My rating: 5 of 5 stars
Christians are inundated with books and larger-than-life personalities all positioned as experts on God’s will regarding finances. Countering the health-and-wealth attitude are those who abhor any suggestion of financial well-being for a life of poverty, and the middle ground is dominated by financially passive churchgoers with little motivation toward radical giving. The Generous Soul takes a look at money and possessions from the position that the missionary mandate given to all believers extends to the financial blessings at hand, however meager they may be. Explaining that each child of God is a “missionary manager,” author Marty Duren provides a solid biblical foundation for a life of generosity based on the faithfulness of God.

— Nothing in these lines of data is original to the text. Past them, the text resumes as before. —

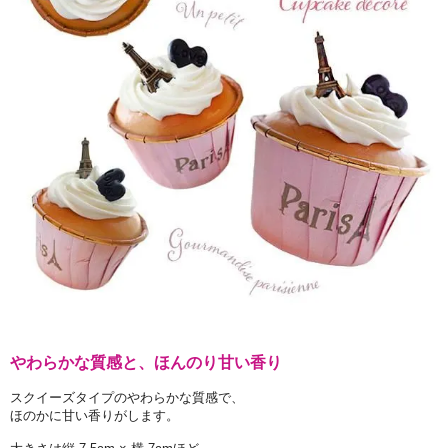
やわらかな質感と、ほんのり甘い香り
スクイーズタイプのやわらかな質感で、
ほのかに甘い香りがします。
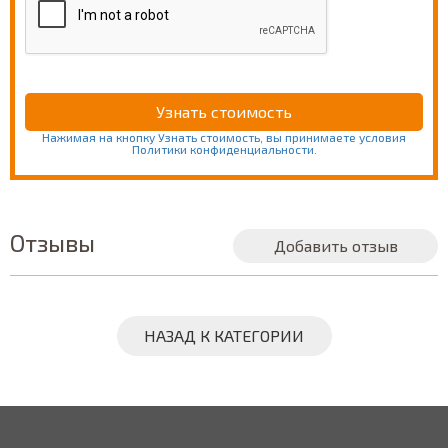
Нажимая на кнопку Узнать стоимость, вы принимаете условия
Политики конфиденциальности.
Отзывы
Добавить отзыв
НАЗАД К КАТЕГОРИИ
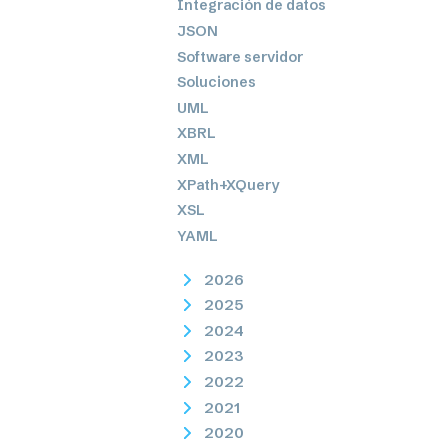
Integración de datos
JSON
Software servidor
Soluciones
UML
XBRL
XML
XPath+XQuery
XSL
YAML
2026
2025
2024
2023
2022
2021
2020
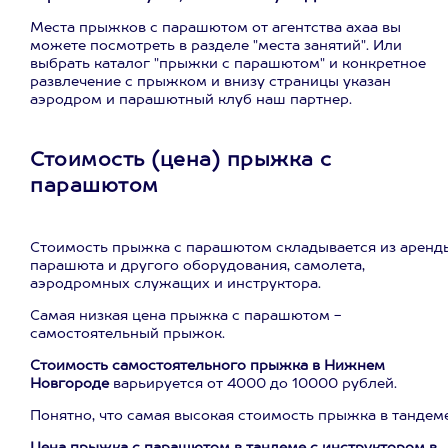
Места прыжков с парашютом от агентства ахаа вы
можете посмотреть в разделе "места занятий". Или
выбрать каталог "прыжки с парашютом" и конкретное
развлечение с прыжком и внизу страницы указан
аэродром и парашютный клуб наш партнер.
Стоимость (цена) прыжка с
парашютом
Стоимость прыжка с парашютом складывается из аренд
парашюта и другого оборудования, самолета,
аэродромных служащих и инструктора.
Самая низкая цена прыжка с парашютом -
самостоятельный прыжок.
Стоимость самостоятельного прыжка в Нижнем
Новгороде
варьируется от 4000 до 10000 рублей.
Понятно, что самая высокая стоимость прыжка в тандеме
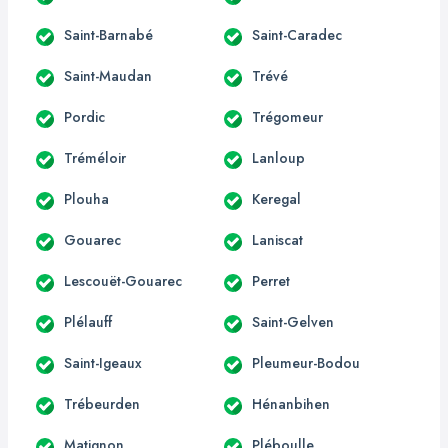
Saint-Barnabé
Saint-Caradec
Saint-Maudan
Trévé
Pordic
Trégomeur
Tréméloir
Lanloup
Plouha
Keregal
Gouarec
Laniscat
Lescouët-Gouarec
Perret
Plélauff
Saint-Gelven
Saint-Igeaux
Pleumeur-Bodou
Trébeurden
Hénanbihen
Matignon
Pléboulle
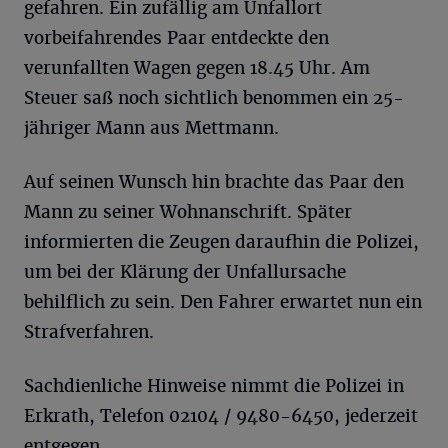
gefahren. Ein zufällig am Unfallort
vorbeifahrendes Paar entdeckte den
verunfallten Wagen gegen 18.45 Uhr. Am
Steuer saß noch sichtlich benommen ein 25-
jähriger Mann aus Mettmann.
Auf seinen Wunsch hin brachte das Paar den
Mann zu seiner Wohnanschrift. Später
informierten die Zeugen daraufhin die Polizei,
um bei der Klärung der Unfallursache
behilflich zu sein. Den Fahrer erwartet nun ein
Strafverfahren.
Sachdienliche Hinweise nimmt die Polizei in
Erkrath, Telefon 02104 / 9480-6450, jederzeit
entgegen.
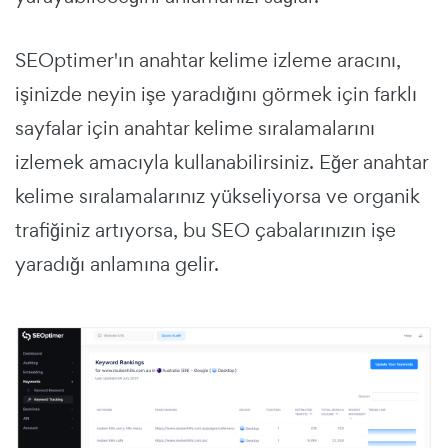
SEOptimer'ın anahtar kelime izleme aracını,
işinizde neyin işe yaradığını görmek için farklı
sayfalar için anahtar kelime sıralamalarını
izlemek amacıyla kullanabilirsiniz. Eğer anahtar
kelime sıralamalarınız yükseliyorsa ve organik
trafiğiniz artıyorsa, bu SEO çabalarınızın işe
yaradığı anlamına gelir.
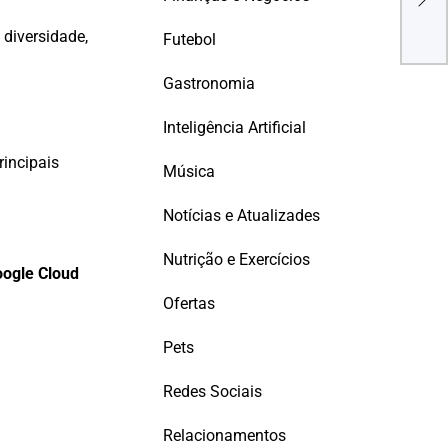
serv
fãs
diversidade,
Futebol
Gastronomia
Inteligência Artificial
rincipais
Música
Notícias e Atualizades
Nutrição e Exercícios
ogle Cloud
Ofertas
Pets
Redes Sociais
Relacionamentos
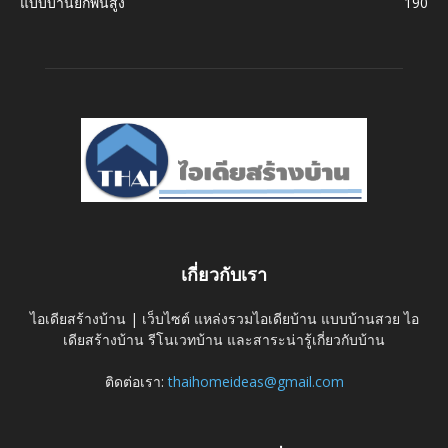
แบบบ้านยกพื้นสูง
190
เกี่ยวกับเรา
ไอเดียสร้างบ้าน | เว็บไซต์ แหล่งรวมไอเดียบ้าน แบบบ้านสวย ไอ
เดียสร้างบ้าน รีโนเวทบ้าน และสาระน่ารู้เกี่ยวกับบ้าน
ติดต่อเรา:
thaihomeideas@gmail.com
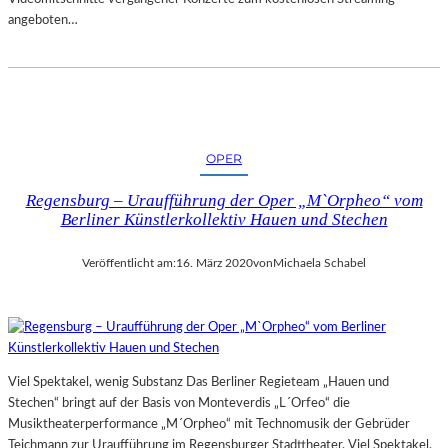
angeboten…
OPER
Regensburg – Uraufführung der Oper „M`Orpheo“ vom
Berliner Künstlerkollektiv Hauen und Stechen
Veröffentlicht am:
16. März 2020
von
Michaela Schabel
Viel Spektakel, wenig Substanz Das Berliner Regieteam „Hauen und
Stechen“ bringt auf der Basis von Monteverdis „L´Orfeo“ die
Musiktheaterperformance „M´Orpheo“ mit Technomusik der Gebrüder
Teichmann zur Uraufführung im Regensburger Stadttheater. Viel Spektakel,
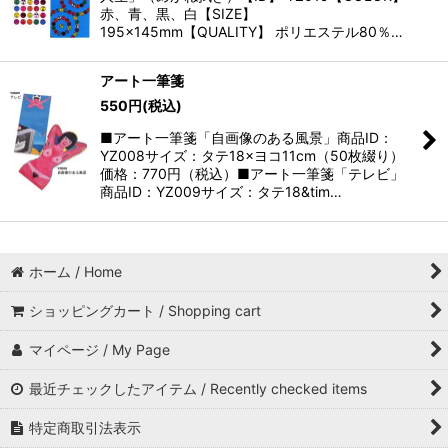
赤、青、黒、白【SIZE】
195×145mm【QUALITY】 ポリエステル80％…
アート一筆箋
550
円
(税込)
■アート一筆箋「自画像のある風景」商品ID：
YZ008サイズ：タテ18×ヨコ11cm（50枚綴り）
価格：770円（税込）■アート一筆箋「テレビ」
商品ID：YZ009サイズ：タテ18&tim…
ホーム / Home
ショッピングカート / Shopping cart
マイページ / My Page
最近チェックしたアイテム / Recently checked items
特定商取引法表示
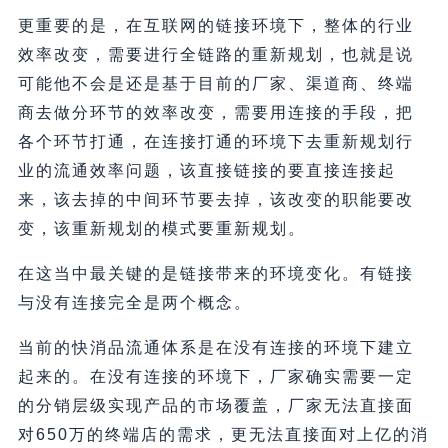
更重要的是，在互联网的链接环境下，整体的行业
效率改变，需要进行全链路的重新规划，也就是说
可能他不会是还是基于目前的厂家、渠道商、终端
商去做分环节的效率改变，需要用连接的手段，把
各个环节打通，在连接打通的环境下去重新规划行
业的流通效率问题，该直接链接的要直接连接起
来，该去掉的中间环节要去掉，该改变的职能要改
变，该重新规划的模式要重新规划。
在这当中最关键的是链接带来的环境变化。有链接
与没有连接完全是两个概念。
当前的快消品流通体系是在没有连接的环境下建立
起来的。在没有连接的环境下，厂家确实需要一定
的分销层级实现产品的市场覆盖，厂家无法直接面
对650万的终端店的需求，更无法直接面对上亿的消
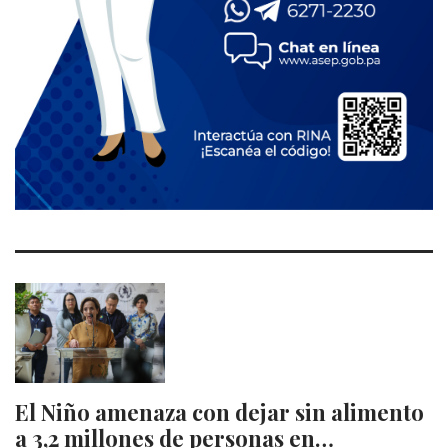
El Niño amenaza con dejar sin alimento
a 3,2 millones de personas en…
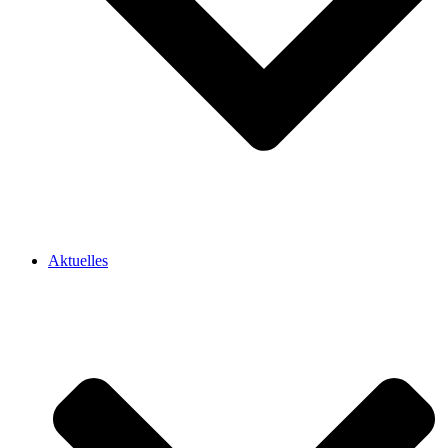
Aktuelles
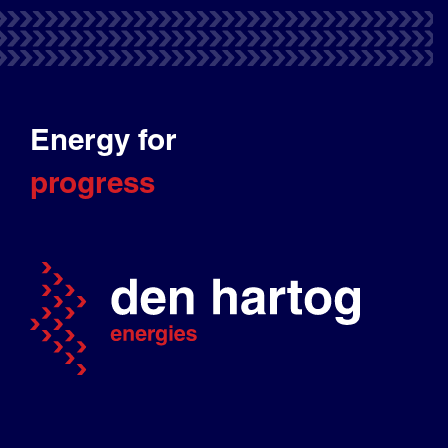
Energy for
progress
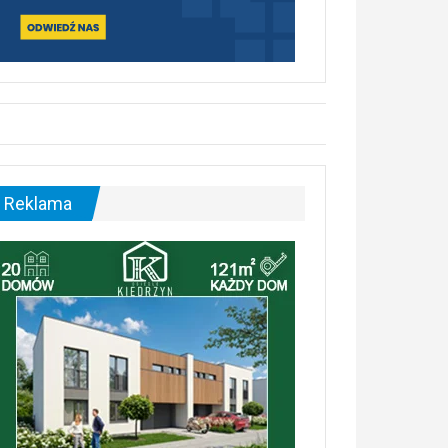
Reklama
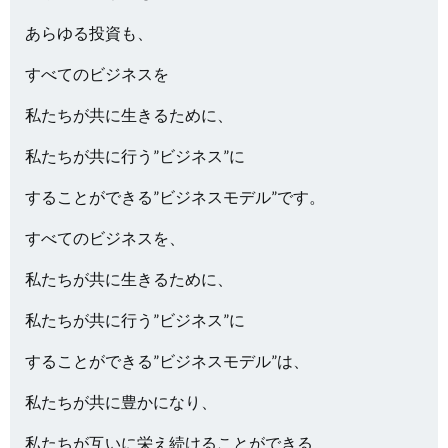
あらゆる投資も、
すべてのビジネスを
私たちが共に生きるために、
私たちが共に行う”ビジネス”に
することができる”ビジネスモデル”です。
すべてのビジネスを、
私たちが共に生きるために、
私たちが共に行う”ビジネス”に
することができる”ビジネスモデル”は、
私たちが共に豊かになり、
私たちが互いに栄え続けることができる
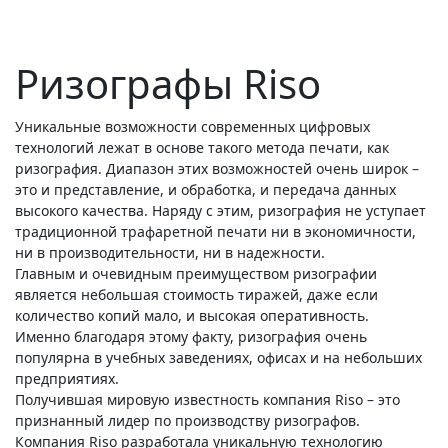
Ризографы Riso
Уникальные возможности современных цифровых
технологий лежат в основе такого метода печати, как
ризография. Диапазон этих возможностей очень широк –
это и представление, и обработка, и передача данных
высокого качества. Наряду с этим, ризография не уступает
традиционной трафаретной печати ни в экономичности,
ни в производительности, ни в надежности.
Главным и очевидным преимуществом ризографии
является небольшая стоимость тиражей, даже если
количество копий мало, и высокая оперативность.
Именно благодаря этому факту, ризография очень
популярна в учебных заведениях, офисах и на небольших
предприятиях.
Получившая мировую известность компания Riso – это
признанный лидер по производству ризографов.
Компания Riso разработала уникальную технологию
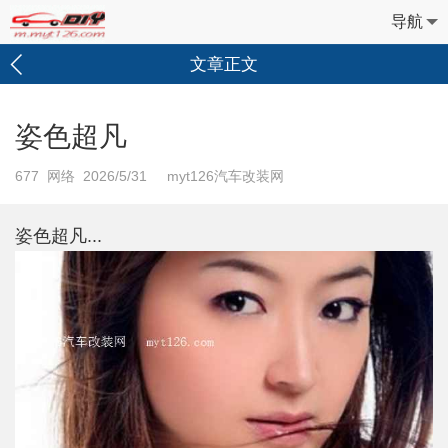
导航
文章正文
姿色超凡
677
网络 2026/5/31 myt126汽车改装网
姿色超凡...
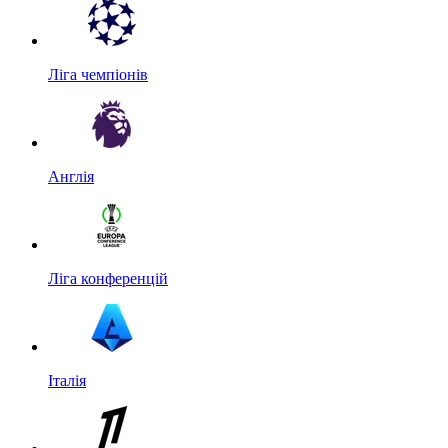
Ліга чемпіонів
Англія
Ліга конференцій
Італія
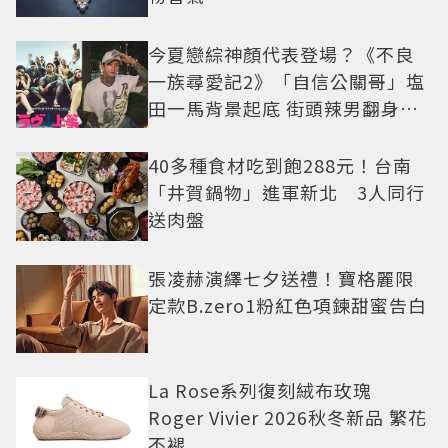
今夏戀綜神顏代表登場？《不良
一族尋愛記2》「自信公關哥」塩
田一馬背景起底 街頭辣男翻身當
老闆
40多種食材吃到飽288元！台南
「井賀鍋物」進軍新北 3人同行
送肉盤
張凌赫演繹七夕送禮！寶格麗限
定款B.zero1粉紅色項鍊甜蜜告白
La Rose系列復刻絨布玫瑰
Roger Vivier 2026秋冬新品 繁花
不褪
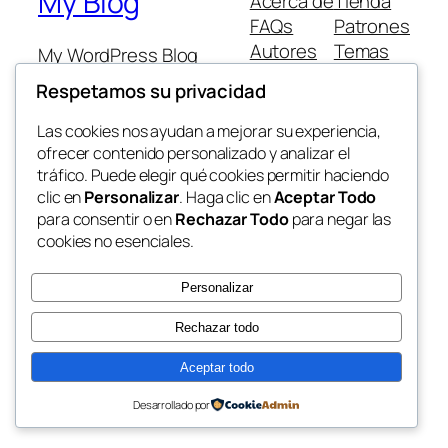
My Blog
Acerca de
Tienda
FAQs
Patrones
Autores
Temas
My WordPress Blog
Respetamos su privacidad
Las cookies nos ayudan a mejorar su experiencia,
ofrecer contenido personalizado y analizar el
tráfico. Puede elegir qué cookies permitir haciendo
Twenty Twenty-Five
Diseñado con
WordPress
clic en
Personalizar
. Haga clic en
Aceptar Todo
para consentir o en
Rechazar Todo
para negar las
cookies no esenciales.
Personalizar
Rechazar todo
Aceptar todo
Desarrollado por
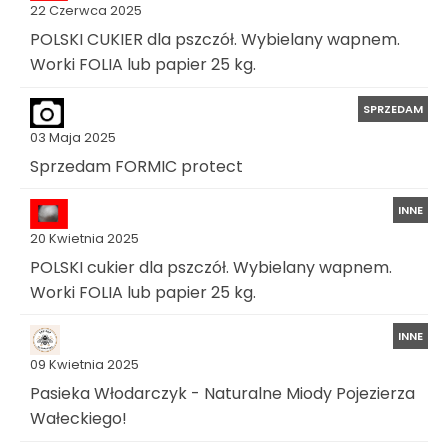
22 Czerwca 2025
POLSKI CUKIER dla pszczół. Wybielany wapnem.
Worki FOLIA lub papier 25 kg.
SPRZEDAM
03 Maja 2025
Sprzedam FORMIC protect
INNE
20 Kwietnia 2025
POLSKI cukier dla pszczół. Wybielany wapnem.
Worki FOLIA lub papier 25 kg.
INNE
09 Kwietnia 2025
Pasieka Włodarczyk - Naturalne Miody Pojezierza
Wałeckiego!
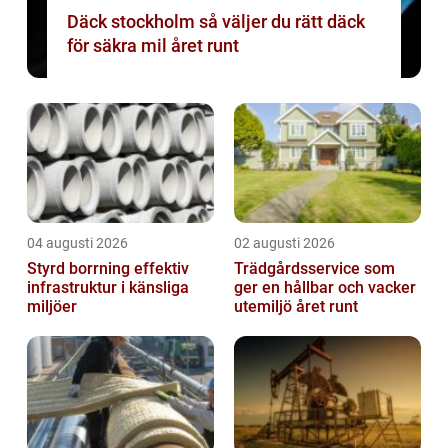
Däck stockholm så väljer du rätt däck
för säkra mil året runt
04 augusti 2026
02 augusti 2026
Styrd borrning effektiv
Trädgårdsservice som
infrastruktur i känsliga
ger en hållbar och vacker
miljöer
utemiljö året runt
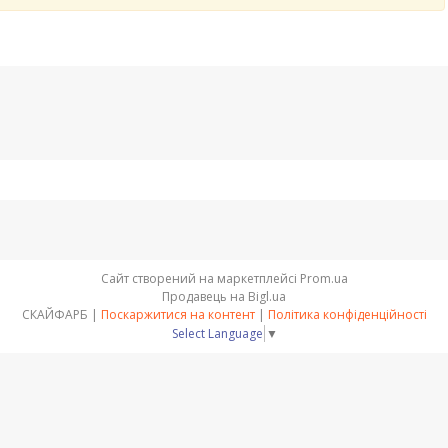
Сайт створений на маркетплейсі
Prom.ua
Продавець на Bigl.ua
СКАЙФАРБ |
Поскаржитися на контент
|
Політика конфіденційності
Select Language
▼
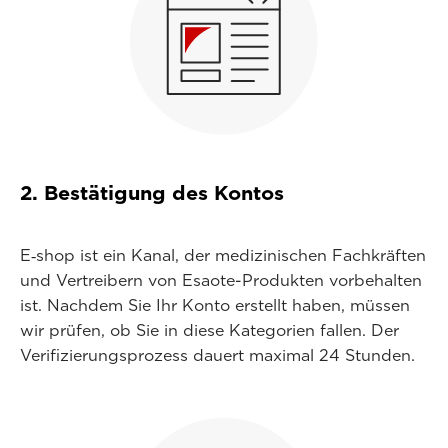
2. Bestätigung des Kontos
E‑shop ist ein Kanal, der medizinischen Fachkräften
und Vertreibern von Esaote-Produkten vorbehalten
ist. Nachdem Sie Ihr Konto erstellt haben, müssen
wir prüfen, ob Sie in diese Kategorien fallen. Der
Verifizierungsprozess dauert maximal 24 Stunden.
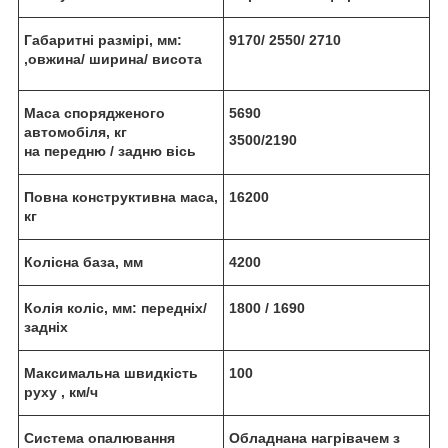
Габаритн
і разм
ір
і, мм:
9170/
2550/
2710
,
овжина/ ширина/ в
исота
Маса спорядженого
5690
автомобіля, кг
3500/2190
на передню / задню вісь
По
вна конструктивна маса,
16200
кг
Кол
існа база, мм
4200
Кол
ія кол
іс, мм:
передн
іх/
1800 /
1690
задн
іх
Максимальна швидкість
100
руху , км/ч
Система опалювання
Обладнана нагрівачем з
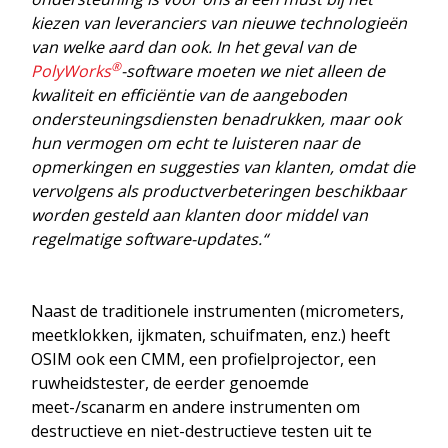
kiezen van leveranciers van nieuwe technologieën
van welke aard dan ook. In het geval van de
®
PolyWorks
-software moeten we niet alleen de
kwaliteit en efficiëntie van de aangeboden
ondersteuningsdiensten benadrukken, maar ook
hun vermogen om echt te luisteren naar de
opmerkingen en suggesties van klanten, omdat die
vervolgens als productverbeteringen beschikbaar
worden gesteld aan klanten door middel van
regelmatige software-updates.“
Naast de traditionele instrumenten (micrometers,
meetklokken, ijkmaten, schuifmaten, enz.) heeft
OSIM ook een CMM, een profielprojector, een
ruwheidstester, de eerder genoemde
meet-/scanarm en andere instrumenten om
destructieve en niet-destructieve testen uit te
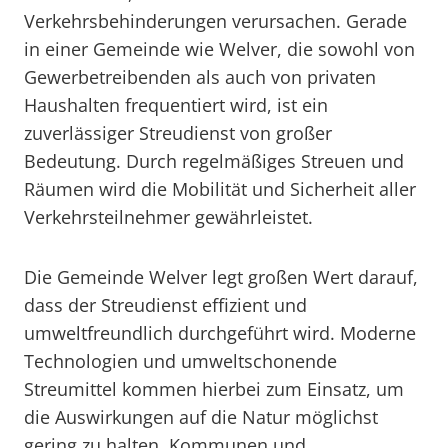
Verkehrsbehinderungen verursachen. Gerade
in einer Gemeinde wie Welver, die sowohl von
Gewerbetreibenden als auch von privaten
Haushalten frequentiert wird, ist ein
zuverlässiger Streudienst von großer
Bedeutung. Durch regelmäßiges Streuen und
Räumen wird die Mobilität und Sicherheit aller
Verkehrsteilnehmer gewährleistet.
Die Gemeinde Welver legt großen Wert darauf,
dass der Streudienst effizient und
umweltfreundlich durchgeführt wird. Moderne
Technologien und umweltschonende
Streumittel kommen hierbei zum Einsatz, um
die Auswirkungen auf die Natur möglichst
gering zu halten. Kommunen und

As Marty outlines in the beginning of the book, little has been made of the idea of missional giving. He sets out to change that, developing a theology of giving that is inherently missional and biblical.
As you begin reading one thing you notice very clearly: it is an easy read. Filled with stories and humor, the book flows in such an easy to read manner that I finished the 152 page book in a little over 3 hours. That doesn’t mean it is light reading. Quite the opposite, it is filled with resounding theology with strong biblical foundation. For instance, you will be challenged to answer the question, “Can tithing be a sin?” as you pour over scripture that equates a lack of faith as being sin. In addition, you will be challenged to consider a theology of receiving that must first be understand before you can develop a theology of giving.
How we manage our money is a clear indication of our heart, describing it’s state of contentment or discontentment. It demonstrates our understanding of God, our faith in him, and our understanding our place in kingdom of God. Therefore we must wrestle with this issue, one that is the predominant reason for divorce in the US. Marty helps you wrestle with confidence that comes from heart in love with savior, Jesus Christ.
Additionally, Marty helps us understand the eschatological implications of being generous and having a biblical understanding of money – we can’t take it with us. Not only that, but he offers a clear understanding of the Gospel that helps us keep our heart and attention on God’s kingdom and his mission, meaning that no reader can read the book without understanding the person and work of Christ and our need for his grace and redemption.
Finally, Marty offers to the readers resources to use the book as part of a small group.
A holistic understanding of our money developed in an easy to read style make this a great book for learning how to be an effective trustee of what God has given us.